**Requirement**
In the passage on children's books about mental health, who did the artwork for The Boy in the Dark Hole?

**Passage**
---------------

As always, illustrator Priya Kuriyan’s work blends into the narrative with intuitive precision, her colour palette moving from bleak monochromes to a hopeful, warm-hearted burst of colours. This is a gorgeous, sensitive book on mental health that needs to be read over and over again, not just by those trying to understand its vagaries, but by everyone who hopes to be there when a loved one is in need of empathy and solidarity.
Ten-year-old Susruta Patel, better known as SP, just cannot seem to find the light at the end of the long tunnel that he tumbles into ever so often. He feels things deeply — be it the barbs of school bullies or his father’s disappointment at his lack of prowess in football. His inability to match up to the expectations of those around him makes him feel smaller every day. The only thing that gives him comfort is his art book, where he sketches episodes from his life. But, some days, all he can manage are squiggles and loops, just like the reels of his own inadequacies that runs through his mind.
Mumbai-based writer Vaishali Shroff’s The Boy in the Dark Hole (Eklavya, Rs 110; appropriate for: 8+ years) addresses an important theme — the fragility of mental health in children and how tenuously balanced it often is for those who don’t always conform to general standards. In keeping with SP’s anxiety, Samidha Gunjal’s artwork moves from a mostly blue-and-grey colour palette to a burst of colours towards the end. While a tighter editing, especially in the early chapters, would have served the book better, Shroff does a good job of bringing out the casual cruelty of peers, the burden of expectations on hypersensitive children and the comfort of deep friendships.

---------------

**Source information**
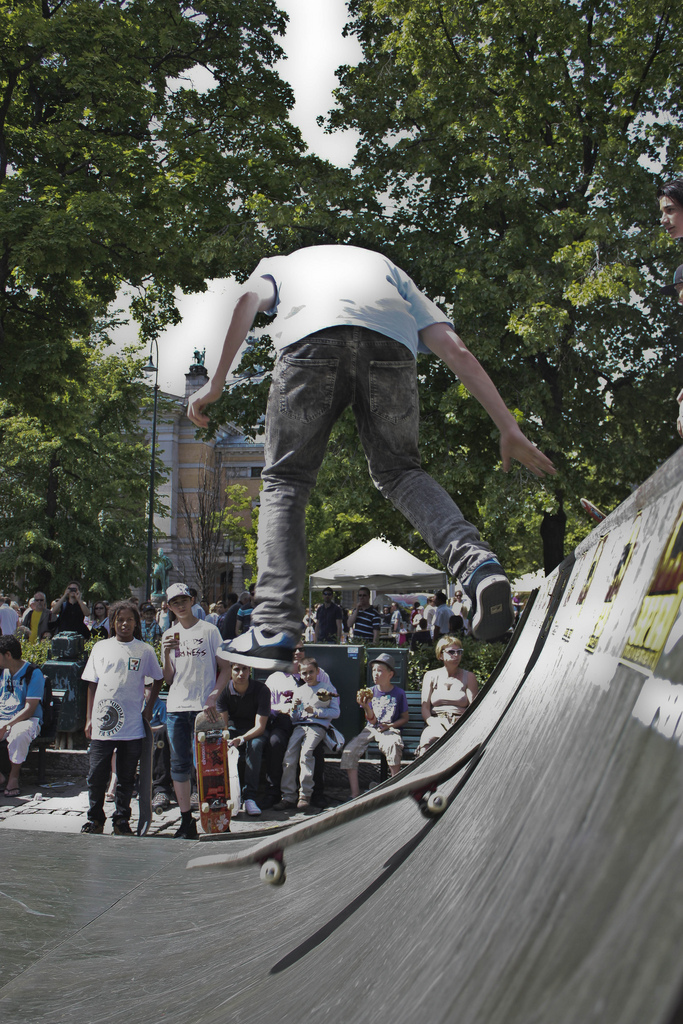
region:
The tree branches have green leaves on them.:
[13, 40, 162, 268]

---------------

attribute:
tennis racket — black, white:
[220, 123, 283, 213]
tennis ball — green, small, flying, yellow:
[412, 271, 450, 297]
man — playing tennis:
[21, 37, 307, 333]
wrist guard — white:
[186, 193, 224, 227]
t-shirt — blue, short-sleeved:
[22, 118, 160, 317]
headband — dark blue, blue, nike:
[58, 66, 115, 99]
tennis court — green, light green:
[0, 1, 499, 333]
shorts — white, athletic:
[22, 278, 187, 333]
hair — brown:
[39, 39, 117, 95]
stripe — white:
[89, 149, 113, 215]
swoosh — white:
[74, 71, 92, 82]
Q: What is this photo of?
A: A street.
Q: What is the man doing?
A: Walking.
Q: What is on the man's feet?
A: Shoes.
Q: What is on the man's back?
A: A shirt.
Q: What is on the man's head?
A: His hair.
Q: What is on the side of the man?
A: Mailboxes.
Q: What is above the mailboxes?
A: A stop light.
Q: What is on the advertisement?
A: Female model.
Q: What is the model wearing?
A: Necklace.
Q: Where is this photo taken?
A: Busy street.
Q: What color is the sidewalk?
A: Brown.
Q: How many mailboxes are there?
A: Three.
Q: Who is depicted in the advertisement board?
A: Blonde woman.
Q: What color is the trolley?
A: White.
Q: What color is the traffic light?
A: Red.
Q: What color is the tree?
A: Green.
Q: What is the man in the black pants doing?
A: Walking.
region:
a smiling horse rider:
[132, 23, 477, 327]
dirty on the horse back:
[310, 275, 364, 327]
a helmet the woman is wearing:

---------------

**Response**
Samidha Gunjal